/
Senin, 14 November 2022 | 17:20 WIB
Timnas Kroasia | fifa.com

Sepanjang berlangsungnya Piala Dunia tercatat sejumlah negara berhasil menjajal event terakbar di dunia. 

Ada yang memukau dan buat kejuatan dan banyak juga hancur lebur seperti prediksi banyak orang. Indonesia misalnya sewaktu masih bernama Hindia Belana di Piala Dunia 1938 langsung tersingkir setela dihancurkan Hungaria. 

Begitu juga dengan Kuba yang sama-sama dengan Hindia Belanda lakoni laga debut di Piala Dunia 1938. Tapi Kuba masih lebih baik tersingkir di babak perempatfinal di tangan Swedia. Sebelumnya Kuba mampu kalahkan Rumania lewat drama adu penalti setelah di waktu normal bermain imbang 3-3. 

Inggris yang mengusung football its coming home di Piala Dunia 2018 ini juga alami nasib tak mengenakkan saat jalani debut di Piala Dunia 1950. Inggris tersingkir di babak fase grup. Inggris disingkirkan Spanyol di babak fase grup. 

Saat sepakbola masih tradisional, tercatat hanya Italia (di luar Uruguay pada Piala Dunia 1930) yang mampu kejutkan banyak pihak setelah jalani debut di Piala Dunia 1934 dan keluar sebagai juara Piala Dunia. Di era modern, mungkin bisa dikatakan hanya Kroasia sebagai tim debutan terbaik di Piala Dunia. 

Prestasi itu ditorehkan negara pecahan Yugoslavia saat jalani debut di Piala Dunia 1998. Di Prancis, nama Kroasia 20 tahun silam begitu harum. Pecinta sepakbola saat itu yang awalnya tidak familiar dengan nama-nama seperti Mario Stanic, Dario Simic, Robert Jarni, Igor Tudor, Slaven Bilic, Silvio Maric hingga sang pelatih, Miroslav Blazevic mulai mencari tahu sepak terjang mereka. 

Wajar saja Kroasia saat itu datang ke Kroasia hanya dengan 'modal' dua pemain besar mereka, Boban yang sudah besar di AC Milan, dan Davor Suker yang bela Real Madrid. Kroasia pun datang ke Piala Dunia 1998 dengan status tak dianggap.

### Tugas A
Tuliskan kembali tanpa perubahan bagian kutipan yang dibuka dengan kata-kata "Inggris yang mengusung" dan ditutup dengan "di Piala Dunia.".
### Tugas B
Sebutkan semua tahun penyelenggaraan Piala Dunia yang disebut dalam kutipan.
Baris-baris data ini diambil dari sumber lain, bukan dari kutipan di atas.

### Data untuk Diperiksa
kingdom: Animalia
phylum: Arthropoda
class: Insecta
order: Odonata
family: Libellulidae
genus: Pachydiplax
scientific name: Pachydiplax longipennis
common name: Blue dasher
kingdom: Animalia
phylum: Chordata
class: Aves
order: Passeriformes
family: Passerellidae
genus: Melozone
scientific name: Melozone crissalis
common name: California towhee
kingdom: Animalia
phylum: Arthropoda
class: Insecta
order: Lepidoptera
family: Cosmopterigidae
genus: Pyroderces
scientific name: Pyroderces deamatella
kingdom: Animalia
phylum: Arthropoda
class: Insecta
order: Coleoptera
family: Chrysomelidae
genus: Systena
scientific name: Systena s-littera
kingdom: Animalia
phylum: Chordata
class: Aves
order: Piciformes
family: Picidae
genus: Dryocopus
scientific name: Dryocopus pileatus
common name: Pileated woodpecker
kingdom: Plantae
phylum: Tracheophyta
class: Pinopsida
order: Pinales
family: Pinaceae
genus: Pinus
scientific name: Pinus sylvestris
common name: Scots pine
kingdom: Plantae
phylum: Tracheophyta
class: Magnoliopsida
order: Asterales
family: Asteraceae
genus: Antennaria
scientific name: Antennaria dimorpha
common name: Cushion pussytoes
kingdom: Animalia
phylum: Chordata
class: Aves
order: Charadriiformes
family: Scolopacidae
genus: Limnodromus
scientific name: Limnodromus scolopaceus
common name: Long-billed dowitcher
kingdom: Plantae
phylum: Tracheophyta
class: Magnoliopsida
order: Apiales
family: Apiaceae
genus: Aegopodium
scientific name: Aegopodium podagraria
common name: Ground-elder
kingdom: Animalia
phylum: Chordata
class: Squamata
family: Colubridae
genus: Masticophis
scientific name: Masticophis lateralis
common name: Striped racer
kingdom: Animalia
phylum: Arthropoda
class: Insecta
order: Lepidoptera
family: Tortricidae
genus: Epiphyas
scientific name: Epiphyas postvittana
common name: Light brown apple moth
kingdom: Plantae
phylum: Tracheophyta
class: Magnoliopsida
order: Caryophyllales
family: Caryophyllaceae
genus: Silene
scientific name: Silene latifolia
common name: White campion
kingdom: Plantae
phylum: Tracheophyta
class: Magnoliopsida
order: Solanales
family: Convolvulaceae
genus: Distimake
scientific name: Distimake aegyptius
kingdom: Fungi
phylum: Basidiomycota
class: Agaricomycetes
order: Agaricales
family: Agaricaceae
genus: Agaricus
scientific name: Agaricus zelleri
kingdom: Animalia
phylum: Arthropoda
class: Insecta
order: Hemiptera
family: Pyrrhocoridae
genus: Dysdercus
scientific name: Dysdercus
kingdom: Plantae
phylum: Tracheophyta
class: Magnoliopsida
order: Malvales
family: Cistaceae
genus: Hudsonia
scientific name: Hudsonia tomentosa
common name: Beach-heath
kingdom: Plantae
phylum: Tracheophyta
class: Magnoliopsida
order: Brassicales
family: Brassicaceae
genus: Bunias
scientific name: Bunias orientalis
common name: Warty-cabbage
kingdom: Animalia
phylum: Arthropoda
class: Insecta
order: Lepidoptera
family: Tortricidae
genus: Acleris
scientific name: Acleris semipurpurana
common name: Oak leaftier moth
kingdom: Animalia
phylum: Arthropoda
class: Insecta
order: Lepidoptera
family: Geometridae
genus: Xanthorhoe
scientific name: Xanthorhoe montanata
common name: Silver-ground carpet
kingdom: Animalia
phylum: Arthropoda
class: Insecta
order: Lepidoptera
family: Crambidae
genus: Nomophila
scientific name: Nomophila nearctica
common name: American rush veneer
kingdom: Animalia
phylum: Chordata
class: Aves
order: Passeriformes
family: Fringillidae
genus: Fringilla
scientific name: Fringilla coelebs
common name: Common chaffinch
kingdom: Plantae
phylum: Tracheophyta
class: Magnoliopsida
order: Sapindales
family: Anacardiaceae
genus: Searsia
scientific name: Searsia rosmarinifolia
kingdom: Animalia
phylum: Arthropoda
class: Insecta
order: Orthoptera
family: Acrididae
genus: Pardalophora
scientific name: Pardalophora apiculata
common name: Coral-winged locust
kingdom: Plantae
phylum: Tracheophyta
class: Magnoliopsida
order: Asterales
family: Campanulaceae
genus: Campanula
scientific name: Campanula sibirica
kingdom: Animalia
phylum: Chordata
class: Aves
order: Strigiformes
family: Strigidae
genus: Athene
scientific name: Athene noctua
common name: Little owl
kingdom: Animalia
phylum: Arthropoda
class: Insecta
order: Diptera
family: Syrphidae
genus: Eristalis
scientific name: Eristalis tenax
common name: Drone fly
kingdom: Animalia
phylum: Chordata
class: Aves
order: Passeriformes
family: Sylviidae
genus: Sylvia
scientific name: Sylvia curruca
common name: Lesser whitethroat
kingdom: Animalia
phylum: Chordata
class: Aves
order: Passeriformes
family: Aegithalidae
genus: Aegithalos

### Penyelesaian Soal A
Inggris yang mengusung football its coming home di Piala Dunia 2018 ini juga alami nasib tak mengenakkan saat jalani debut di Piala Dunia 1950. Inggris tersingkir di babak fase grup. Inggris disingkirkan Spanyol di babak fase grup. 

Saat sepakbola masih tradisional, tercatat hanya Italia (di luar Uruguay pada Piala Dunia 1930) yang mampu kejutkan banyak pihak setelah jalani debut di Piala Dunia 1934 dan keluar sebagai juara Piala Dunia. Di era modern, mungkin bisa dikatakan hanya Kroasia sebagai tim debutan terbaik di Piala Dunia.

### Penyelesaian Soal B
1938, 2018, 1950, 1930, 1934, dan 1998.